Could you extract every line of the data below verbatim, leaving the pictures out of your answer?

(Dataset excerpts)
_ _ _ _ _
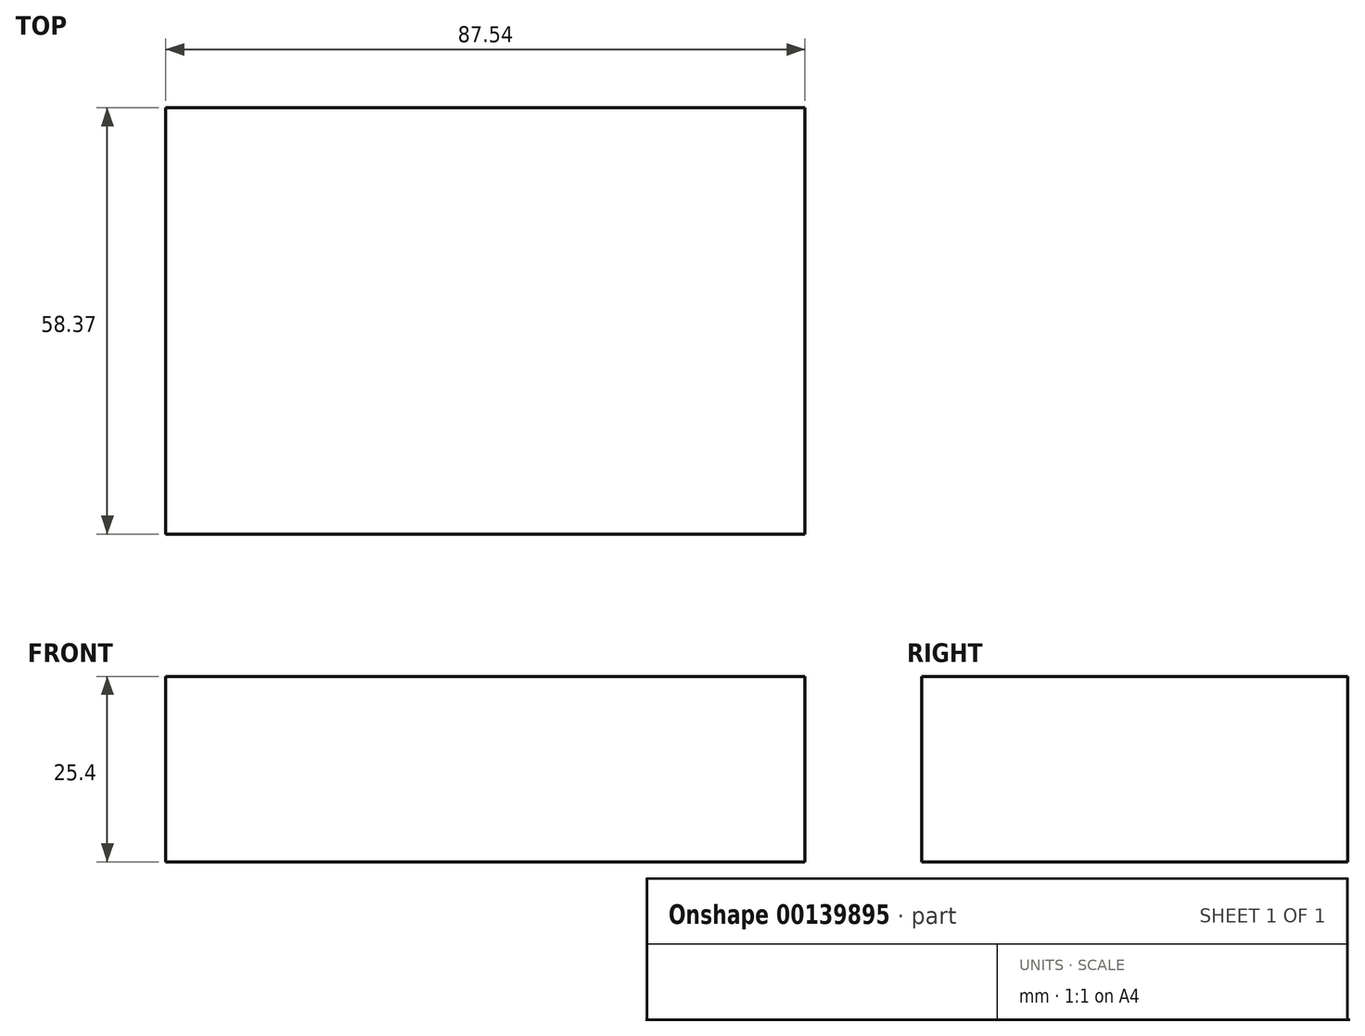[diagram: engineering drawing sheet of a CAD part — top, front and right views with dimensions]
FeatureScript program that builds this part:
annotation { "Feature Type Name" : "Feature", "Feature Type Description" : "" }
export const myFeature = defineFeature(function(context is Context, id is Id, definition is map)
    precondition{}
    {
        {
            var Q0;
            Q0=qCreatedBy(makeId("Top.planeOp"),FACE);
            var sketch = newSketch(context, id + "F0", { "sketchPlane" : qUnion([Q0])});
            skLineSegment(sketch, "E0.bottom", {"start": v(-130.84, 25.64) * mm, "end": v(-43.3, 25.64) * mm});
            skLineSegment(sketch, "E0.top", {"start": v(-130.84, -32.73) * mm, "end": v(-43.3, -32.73) * mm});
            skLineSegment(sketch, "E0.left", {"start": v(-130.84, 25.64) * mm, "end": v(-130.84, -32.73) * mm});
            skLineSegment(sketch, "E0.right", {"start": v(-43.3, 25.64) * mm, "end": v(-43.3, -32.73) * mm});
            skSolve(sketch);
        }
        {
            var Q0;
            Q0=makeQuery(id+"F0.imprint","IMPRINT",FACE,{"disambiguationData":[TD([[makeQuery(id+"F0.imprint","IMPRINT",EDGE,{"derivedFrom":sQuery(id+"F0.wireOp",EDGE,"E0.bottom")}),-1.0]])]});
            extrude(context, id + "F1", {"entities" : qUnion([Q0]), "depth" : 25.4 * mm});
        }
    });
_ _ _ _ _
### [REPLY TO THE EXERCISE]
[diagram: engineering drawing sheet of a CAD part — top, front and right views with dimensions]
FeatureScript program that builds this part:
annotation { "Feature Type Name" : "Feature", "Feature Type Description" : "" }
export const myFeature = defineFeature(function(context is Context, id is Id, definition is map)
    precondition{}
    {
        {
            var Q0;
            Q0=qCreatedBy(makeId("Top.planeOp"),FACE);
            var sketch = newSketch(context, id + "F0", { "sketchPlane" : qUnion([Q0])});
            skLineSegment(sketch, "E0.bottom", {"start": v(-130.84, 25.64) * mm, "end": v(-43.3, 25.64) * mm});
            skLineSegment(sketch, "E0.top", {"start": v(-130.84, -32.73) * mm, "end": v(-43.3, -32.73) * mm});
            skLineSegment(sketch, "E0.left", {"start": v(-130.84, 25.64) * mm, "end": v(-130.84, -32.73) * mm});
            skLineSegment(sketch, "E0.right", {"start": v(-43.3, 25.64) * mm, "end": v(-43.3, -32.73) * mm});
            skSolve(sketch);
        }
        {
            var Q0;
            Q0=makeQuery(id+"F0.imprint","IMPRINT",FACE,{"disambiguationData":[TD([[makeQuery(id+"F0.imprint","IMPRINT",EDGE,{"derivedFrom":sQuery(id+"F0.wireOp",EDGE,"E0.bottom")}),-1.0]])]});
            extrude(context, id + "F1", {"entities" : qUnion([Q0]), "depth" : 25.4 * mm});
        }
    });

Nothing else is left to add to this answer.